What a long day today has been. Late last night Maya Wolf (U. Oregon) discovered that a particular specimen of the sea urchin Linopneustes longispinus was a robust male filled with active sperm. This was surprising because this species is known to be reproductive only in the fall season. So, Tracey Smart and I induced the remaining specimens to spawn and we finished sometime after 2:30 a.m. Fortunately, we were successful and have very healthy cultures of developing embryos. For the record, L. longispinus is accurately named and I still have the spines in my finger as proof.

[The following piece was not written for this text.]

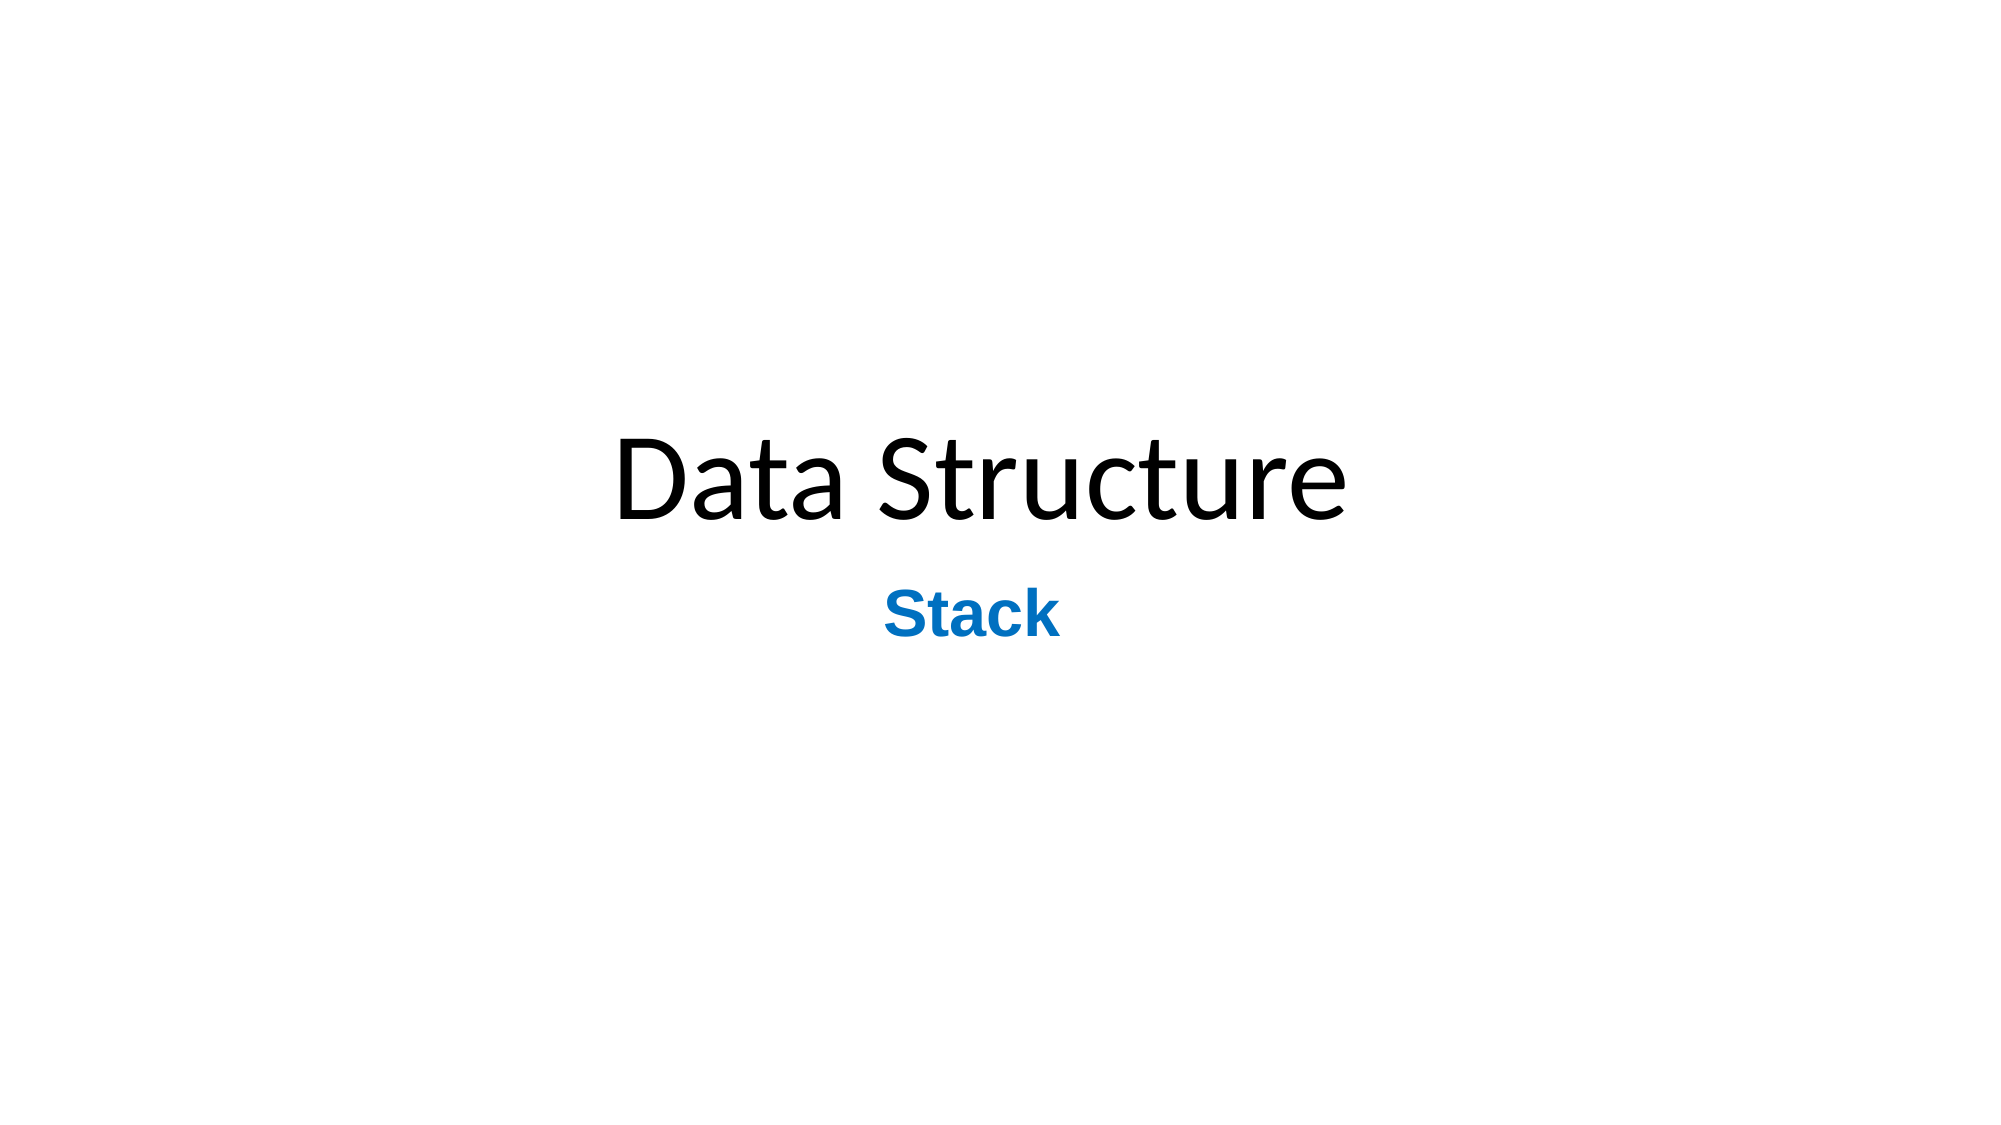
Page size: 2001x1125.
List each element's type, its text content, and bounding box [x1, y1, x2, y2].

I had my last dive of the cruise today at a familiar site called Southwest Reef. As a postdoctoral at the Harbor Branch Oceanographic Institution (HBOI) and the Smithsonian Institution, I worked with Craig Young (then at HBOI, now the Director of the Oregon Institute of Marine Biology [OIMB]) on a variety of projects in the early 1990s. The morning dive (also at Southwest Reef) located a number of cages that I helped construct ca. 15 years ago. With the “wish list” in hand we began the dive at 4 p.m. and descended to about 1700 feet. We traveled over steep hills and dales on the sea floor for nearly 2+ hours with only a few specimens of requested species to show for our efforts (other species that we did not need were, of course, in relatively high abundance). And then we happened upon a herd of Coelopleurus floridanus. C. floridanus is perhaps the most striking species of sea urchin that we have collected (or seen) on this cruise as it has long red and greenish curved spines of almost a foot in length…and it is reproductively active this time of year!
Before the dive, the aft scientist (“Ezzy” Cooper) and I were photographed with the OIMB mascot – Seymour (see the photo below).
To quote the Chief Scientist, “it’s crunch time.” Somebody is working for most of the hours in the day. Tomorrow we will be performing our first feeding experiments with larvae, complete and process two dives, spawn Coelopleurus and all of the sea stars we have collected and stored during the cruise. Egads, there are only two days before we head back to Florida!
Coelopleurus floridanus in the large “bio-box” at the front of the
Johnson-Sea-Link submersible at a depth of ca. 100 feet.
The Johnson-Sea-Link waiting to return to the R/V Seward Johnson
after a completed dive to Southwest Reef.
Erin “Ezzy” Cooper, Seymour, and I before our dive to Southwest Reef.
Seymour and I in the sphere of the Johnson-Sea-Link
before the dive today – he left before we closed the hatch.